実質3週間の運動で当選できるほど、選挙は甘くありません。「どうせ出馬要請するなら、もっと早くしてほしかった」というのが率直な気持ちです。しかし、様々な事情があったのでしょうし、今だからそう言えるという面もあります。とはいえ、期間が短すぎたために十分浸透できず、投票率が極めて低かったのが主たる敗因であったと思います。

 このような不利な条件があったなかでの5万1811票です。出馬要請から2ヵ月弱、本格的な選挙運動としては実質3週間での得票でしたから、私の口からは言いにくいことですが、善戦であり、大きな成果を残すものでした。どうして、それが可能だったのでしょうか。
 第1に、八王子に育っていた「共同の力」がいかんなく発揮されたということです。「ノー・ウオー八王子アクション」を進めてきた枠組みからは民主党が抜けましたが、前から知り合いであった有田芳生参院議員が個人的に応援してくれました。維新の党では初鹿明博衆院議員、真山勇一参院議員の支援をいただきました。
 共産党では小池晃副委員長と池内さおり衆院議員、社民党では福島みずほ副党首、生活者ネットでは山内れいこ都議、それに小林節さんや宇都宮健児さんも応援に駆けつけて下さいました。また、吉田忠智社民党党首、生活の党と山本太郎と仲間たちの山本太郎参院議員からは応援メッセージ、維新の党の小野次郎参院議員からも檄をいただきました。選挙事務所には亀井静香元衆院議員の秘書が激励に訪れるということもありました。このような幅の広がりが今回の選挙の大きな成果だったと言えるでしょう。
 第2に、今回の市長選挙が独特の位置と意義をもっていたということです。昨年9月に安保法制(戦争法)が成立し、その廃止をめぐって今年の夏には参院選が実施されます。今回の市長選挙はその前哨戦として位置づけられ、同時に実施される沖縄の宜野湾市長選挙や岩国市長選挙とともに全国的な注目を集めました。

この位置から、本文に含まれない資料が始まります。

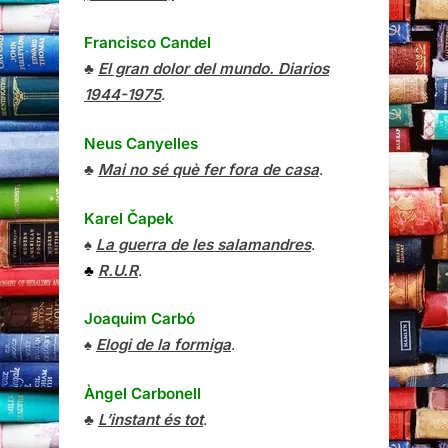
Francisco Candel
♣
El gran dolor del mundo. Diarios
1944-1975
.
Neus Canyelles
♣
Mai no sé què fer fora de casa
.
Karel Čapek
♠
La guerra de les salamandres
.
♣
R.U.R
.
Joaquim Carbó
♠
Elogi de la formiga
.
Àngel Carbonell
♣
L’instant és tot
.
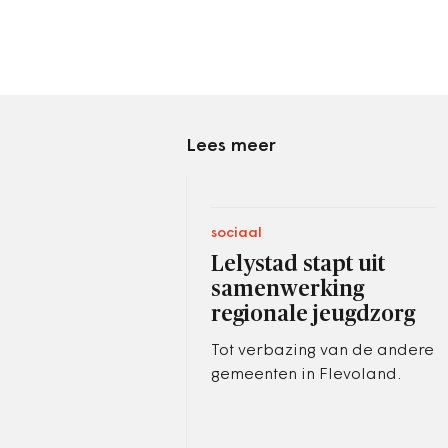
Lees meer
sociaal
Lelystad stapt uit
samenwerking
regionale jeugdzorg
Tot verbazing van de andere
gemeenten in Flevoland.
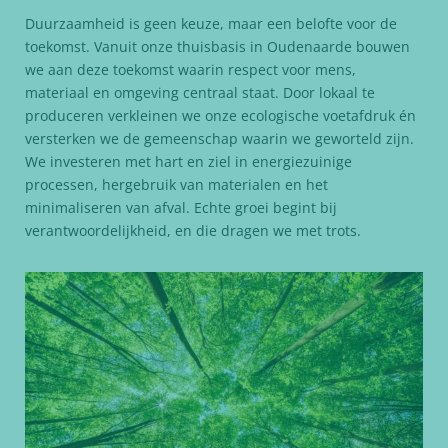
Duurzaamheid is geen keuze, maar een belofte voor de
toekomst. Vanuit onze thuisbasis in Oudenaarde bouwen
we aan deze toekomst waarin respect voor mens,
materiaal en omgeving centraal staat. Door lokaal te
produceren verkleinen we onze ecologische voetafdruk én
versterken we de gemeenschap waarin we geworteld zijn.
We investeren met hart en ziel in energiezuinige
processen, hergebruik van materialen en het
minimaliseren van afval. Echte groei begint bij
verantwoordelijkheid, en die dragen we met trots.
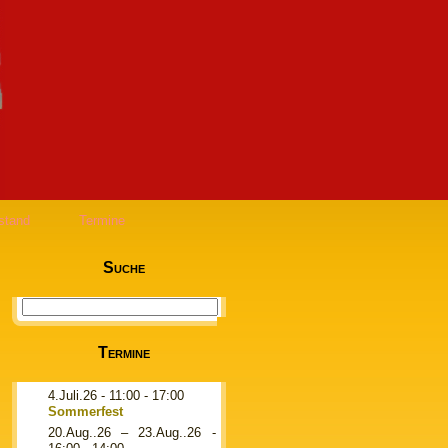
stand
Termine
Suche
Termine
4.Juli.26
- 11:00 - 17:00
Sommerfest
20.Aug..26
–
23.Aug..26
-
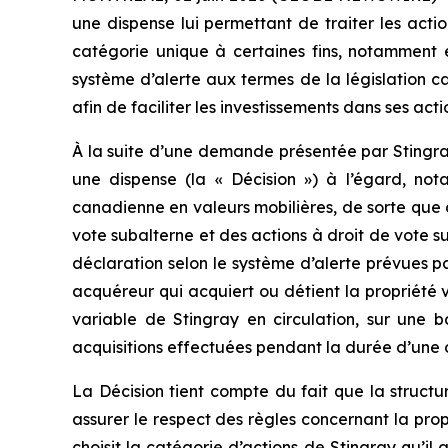
une dispense lui permettant de traiter les acti
catégorie unique à certaines fins, notamment e
système d’alerte aux termes de la législation c
afin de faciliter les investissements dans ses ac
À la suite d’une demande présentée par Stingra
une dispense (la « Décision ») à l’égard, not
canadienne en valeurs mobilières, de sorte que c
vote subalterne et des actions à droit de vote s
déclaration selon le système d’alerte prévues p
acquéreur qui acquiert ou détient la propriété 
variable de Stingray en circulation, sur une 
acquisitions effectuées pendant la durée d’une 
La Décision tient compte du fait que la struct
assurer le respect des règles concernant la pr
choisit la catégorie d’actions de Stingray qu’il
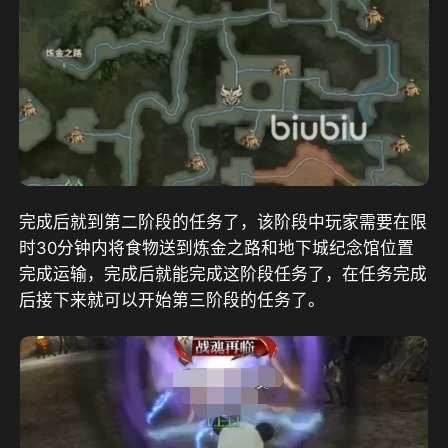
完成后就到第二阶段的任务了，该阶段中玩家需要在限
时30分钟内将食物送到炼金之路和地下城纪念馆位置
完成运输，完成后就能完成这阶段任务了，在任务完成
后接下来就可以开始第三阶段的任务了。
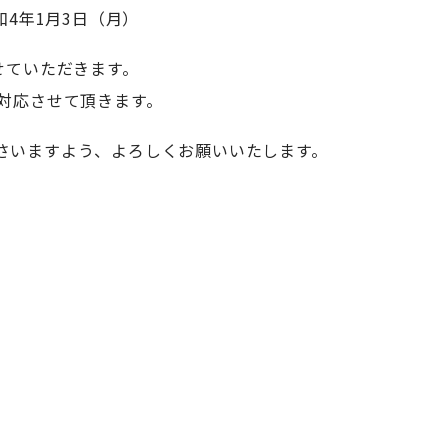
和4年1月3日（月）
せていただきます。
対応させて頂きます。
さいますよう、よろしくお願いいたします。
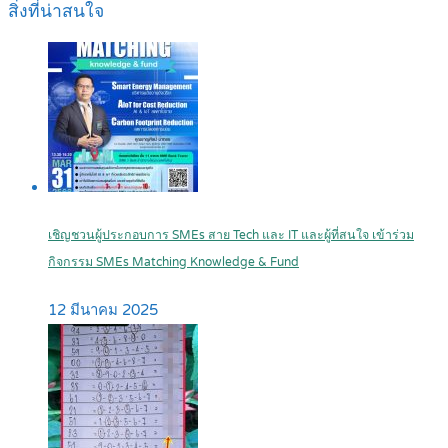
สิ่งที่น่าสนใจ
เชิญชวนผู้ประกอบการ SMEs สาย Tech และ IT และผู้ที่สนใจ เข้าร่วม
กิจกรรม SMEs Matching Knowledge & Fund
12 มีนาคม 2025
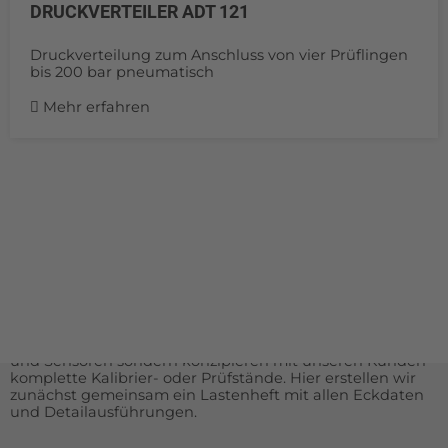
DRUCKVERTEILER ADT 121
Druckverteilung zum Anschluss von vier Prüflingen
bis 200 bar pneumatisch
Mehr erfahren
INDIVIDUELLE LÖSUNGEN
Aus Gründen der Übersicht haben wir keine Sonder- oder
Spezialanfertigungen aufgelistet. Falls Sie etwas nicht auf
unserer Homepage finden, sprechen Sie uns bitte direkt
an.
Durch unsere langjährige Erfahrung im Bereich der
Messtechnik liefern wir nicht nur komplette Messgeräte
und Sensoren sondern konzipieren mit unseren Kunden
komplette Kalibrier- oder Prüfstände. Hier erstellen wir
zunächst gemeinsam ein Lastenheft mit allen Eckdaten
und Detailausführungen.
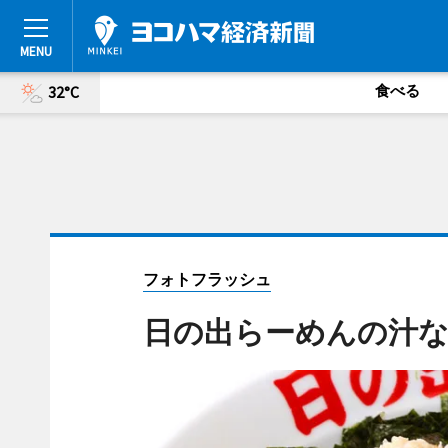
食べる
32°C
フォトフラッシュ
日の出らーめんの汁な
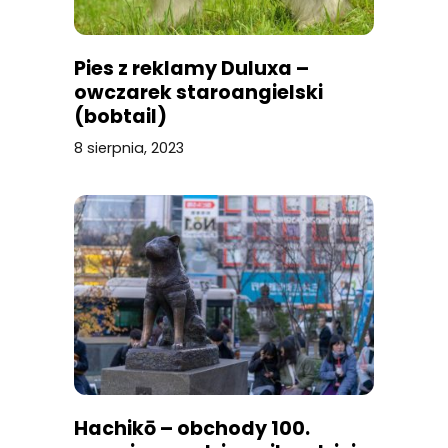
Pies z reklamy Duluxa –
owczarek staroangielski
(bobtail)
8 sierpnia, 2023
Hachikō – obchody 100.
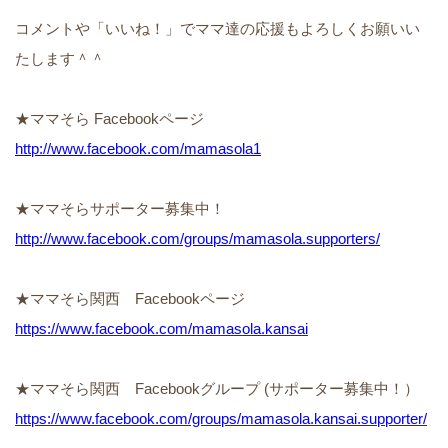
コメントや「いいね！」でママ達の応援もよろしくお願いい
たします＾＾
★ママそら Facebookページ
http://www.facebook.com/mamasola1
★ママそらサポーター募集中！
http://www.facebook.com/groups/mamasola.supporters/
★ママそら関西 Facebookページ
https://www.facebook.com/mamasola.kansai
★ママそら関西 Facebookグループ (サポーター募集中！）
https://www.facebook.com/groups/mamasola.kansai.supporter/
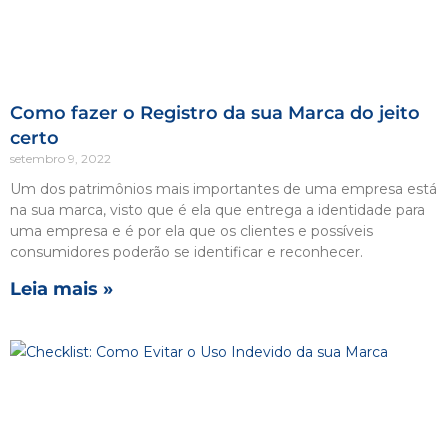
Como fazer o Registro da sua Marca do jeito
certo
setembro 9, 2022
Um dos patrimônios mais importantes de uma empresa está
na sua marca, visto que é ela que entrega a identidade para
uma empresa e é por ela que os clientes e possíveis
consumidores poderão se identificar e reconhecer.
Leia mais »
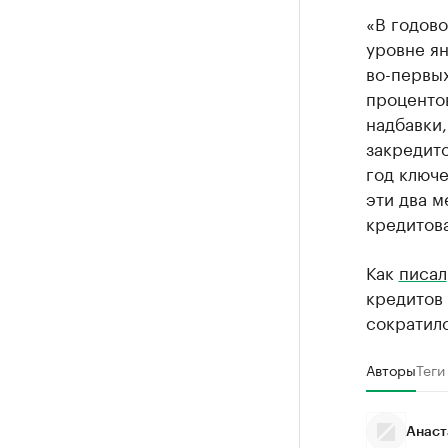
«В годов
уровне я
во-первых
проценто
надбавки
закредито
год ключе
эти два м
кредитова
Как
писал
кредитов
сократилс
Авторы
Теги
Анаст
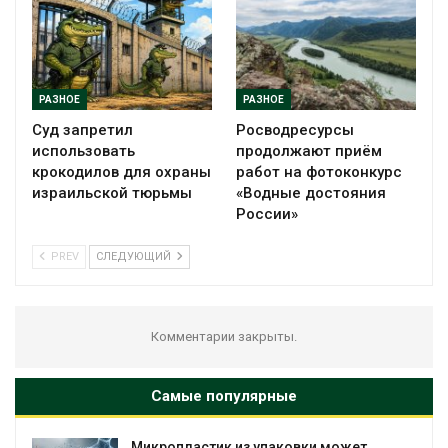
РАЗНОЕ
РАЗНОЕ
Суд запретил
Росводресурсы
использовать
продолжают приём
крокодилов для охраны
работ на фотоконкурс
израильской тюрьмы
«Водные достояния
России»
PREV
СЛЕДУЮЩИЙ
Комментарии закрыты.
Самые популярные
Микропластик из упаковки может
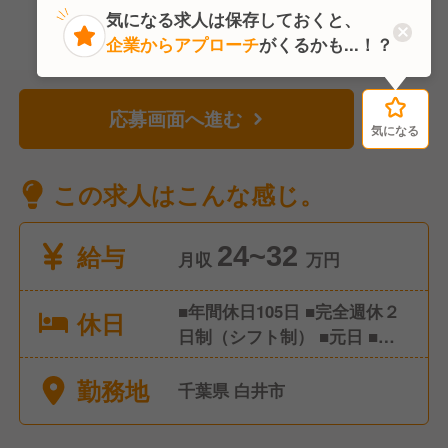
気になる求人は保存しておくと、
企業からアプローチ
がくるかも...！？
応募画面へ進む
気になる
気になる
この求人はこんな感じ。
給与
24~32
月収
万円
■年間休日105日 ■完全週休２
休日
日制（シフト制） ■元日 ■誕
生日休暇 ■有給休暇（入社6か
勤務地
月後、10日間付与）
千葉県 白井市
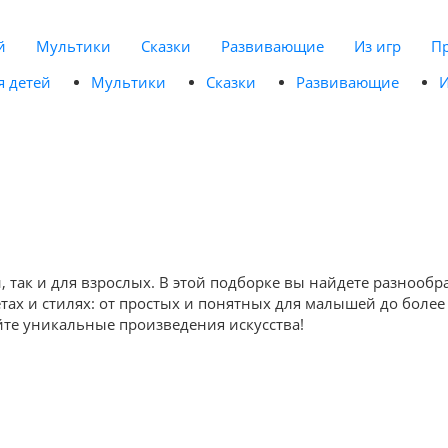
й
Мультики
Сказки
Развивающие
Из игр
П
я детей
Мультики
Сказки
Развивающие
И
ей, так и для взрослых. В этой подборке вы найдете разно
етах и стилях: от простых и понятных для малышей до боле
айте уникальные произведения искусства!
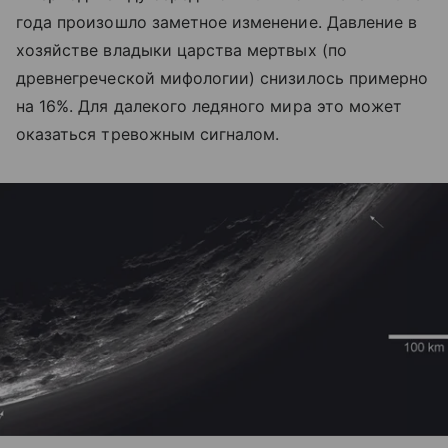
года произошло заметное изменение. Давление в
хозяйстве владыки царства мертвых (по
древнегреческой мифологии) снизилось примерно
на 16%. Для далекого ледяного мира это может
оказаться тревожным сигналом.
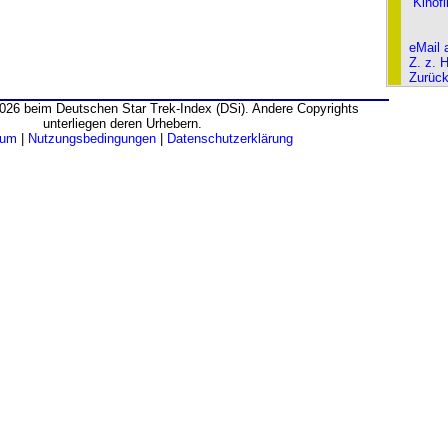
Kinof
eMail 
Z. z. 
Zurüc
026 beim Deutschen Star Trek-Index (DSi). Andere Copyrights
unterliegen deren Urhebern.
sum
|
Nutzungsbedingungen
|
Datenschutzerklärung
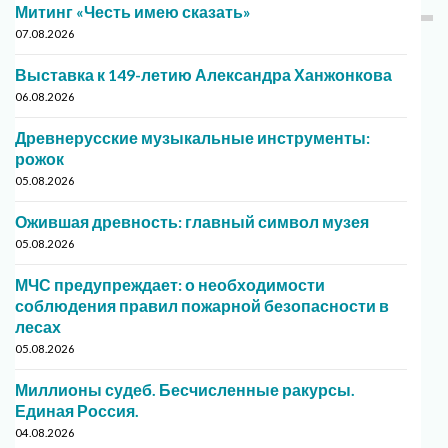
Митинг «Честь имею сказать»
07.08.2026
Выставка к 149-летию Александра Ханжонкова
06.08.2026
Древнерусские музыкальные инструменты:
рожок
05.08.2026
Ожившая древность: главный символ музея
05.08.2026
МЧС предупреждает: о необходимости
соблюдения правил пожарной безопасности в
лесах
05.08.2026
Миллионы судеб. Бесчисленные ракурсы.
Единая Россия.
04.08.2026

 また、八王子は安倍首相の側近である萩生田光一官房副長官の地元で石森さんはその仲間ですから、落選させれば大きな打撃を与えることができます。残念ながら萩生田さんや安倍さんに一泡吹かせることはできず、夏の参院選に向けて戦争法反対の大波を起こすこともできませんでしたが、そのような可能性をもった選挙でした。
 第3に、選挙戦の取り組みも雰囲気としてはすごい盛り上がりで、斬新で活気に満ちたものであったと思います。選挙活動をささえたスタッフには若い人や女性が多く、最後の街頭演説ではデッキカーに並んだ10人ぐらいの人のうち、男性は私と宇都宮さんだけでした。このような力が八王子で育っていたのだと再認識した次第です。
 また、選挙戦でのウェッブやSNSの活用という点でも新たな典型を生み出したのではないでしょうか。ホームページや動画の作成、公開などでは新たな境地を開き、閲覧した人の評価も高く、政策の内容とともに大きな財産になったと思います。

 「義を見てせざるは勇なきなり」という言葉を胸に刻んで出馬を決意してから、アッという間の2ヵ月間でした。候補者としての選挙活動は驚天動地の世界でしたが、政治研究者としては一種の「参与観察」であり、良い勉強になりました。
 八王子の町を舞台にした「祝祭」をめざして、全力で駆け抜けた疾風怒濤の毎日でした。たくさんの人との新たな出会いや感動に心動かされる日々でもありました。お世話になったすべての方に、重ねて「ありがとうございました」と言わせていただきたいと思います。